══ Textauszug ══

Der Norddeutsche Fußballverband hat den Saisonabbruch der Regionalliga Nord verkündet. Die Entscheidung sorgt für Unruhe – weil es auch einen umstrittenen Alternativvorschlag gibt.
Der bislang letzte Spieltag liegt schon mehrere Monate zurück: Mit einem 2:1‑Auswärtssieg gegen den Lüneburger SK Hansa übernimmt der SC Weiche Flensburg im Oktober 2020 die Tabellenführung in der Gruppe Nord der zweigeteilten Regionalliga Nord. Danach ist Schluss. Wegen der steigenden Coronazahlen werden die Spiele in den kommenden Monaten ausgesetzt. Wann, wenn überhaupt, darf weitergespielt werden? Sollen die Vorstände der Vereine eine Lizenz für die 3. Liga beantragen – und den dafür benötigten Aufwand im Kauf nehmen – oder die Sache vorerst liegen lassen? Kurz: Es herrschen Unsicherheit und Frust.

═══
══ Dargestellte Informationen ══

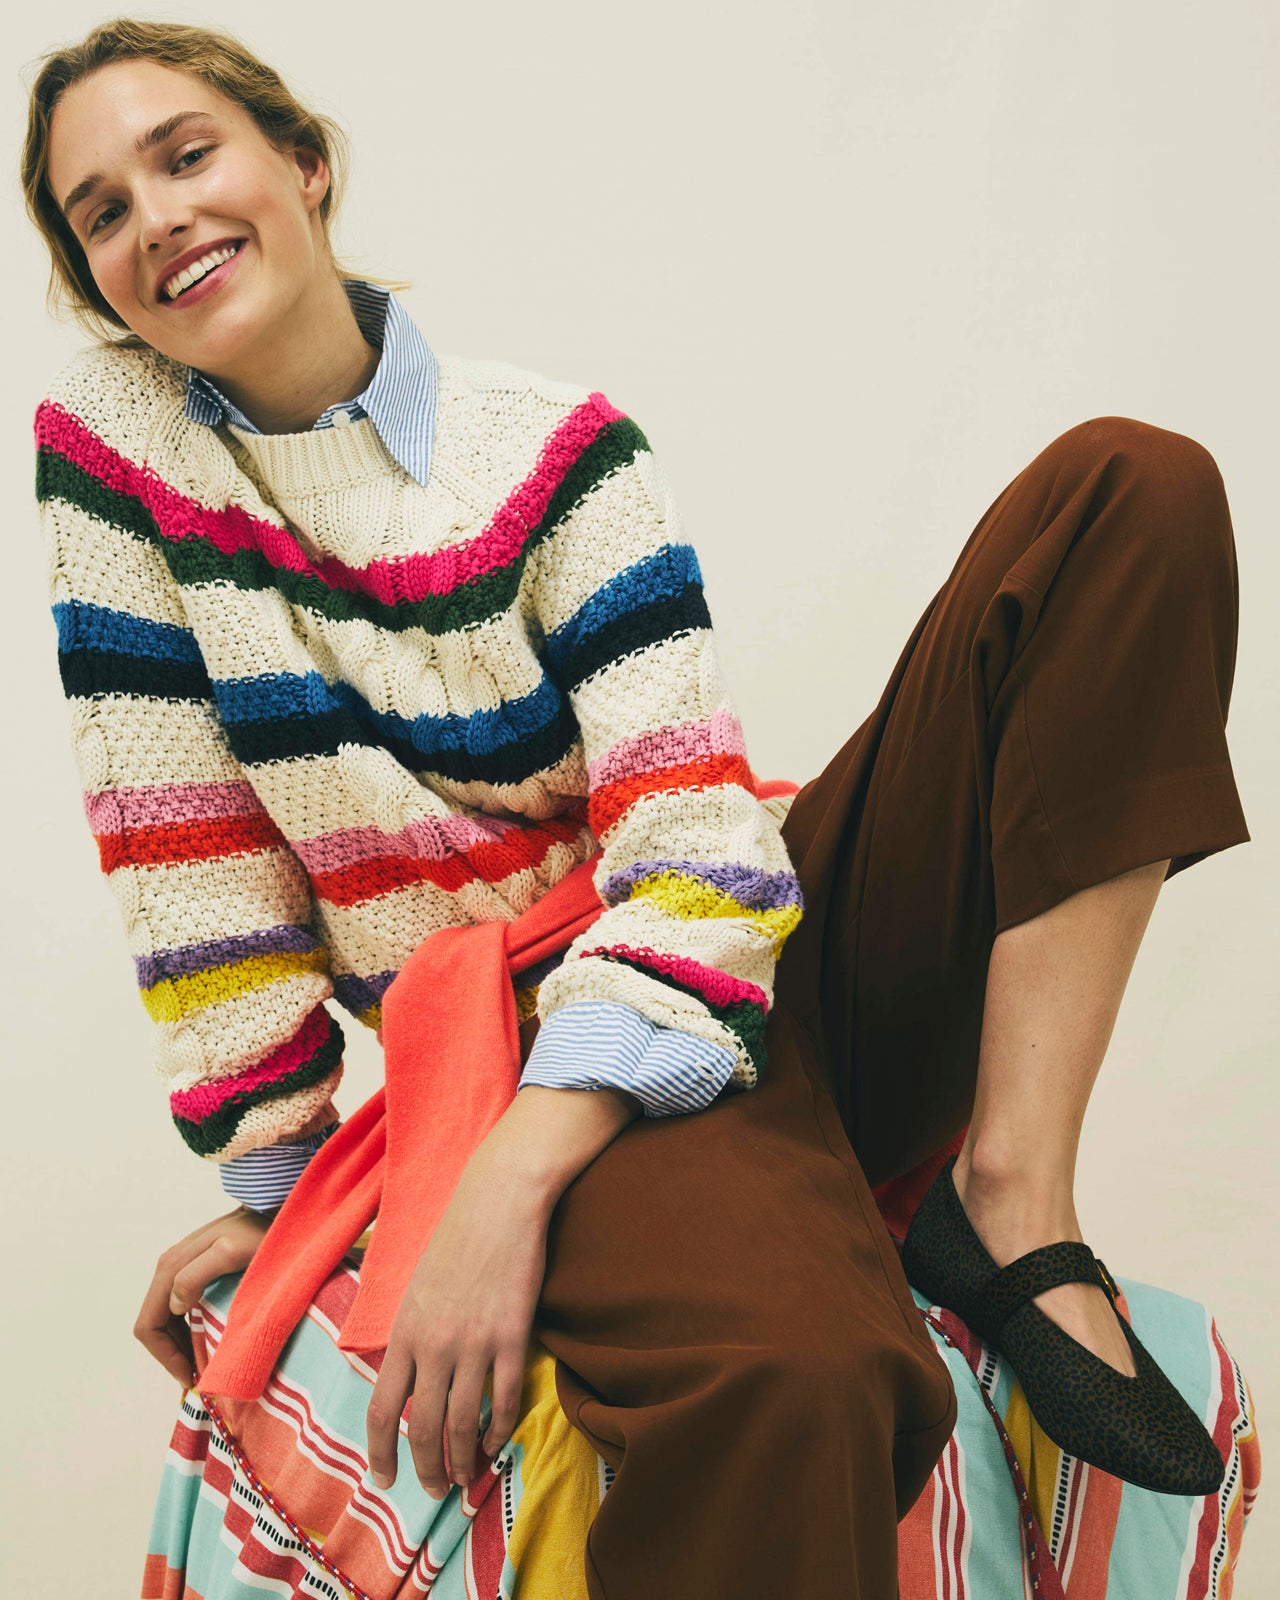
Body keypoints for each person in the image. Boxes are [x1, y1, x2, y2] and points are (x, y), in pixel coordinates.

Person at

═══

__Arbeitsauftrag__.
Beantworten Sie die folgenden Fragen anhand des Textauszugs:
(a) Welcher Verband hat den Saisonabbruch der Regionalliga Nord verkündet?
(b) Mit welchem Ergebnis siegte der SC Weiche Flensburg auswärts gegen den Lüneburger SK Hansa?
(c) Aus welchem Grund wurden die Spiele in den folgenden Monaten ausgesetzt?
Die Auflistung ist für die Bearbeitung ohne Belang.

__Schriftliche Antwort__.
(a) Der Norddeutsche Fußballverband.
(b) Mit 2:1.
(c) Wegen der steigenden Coronazahlen.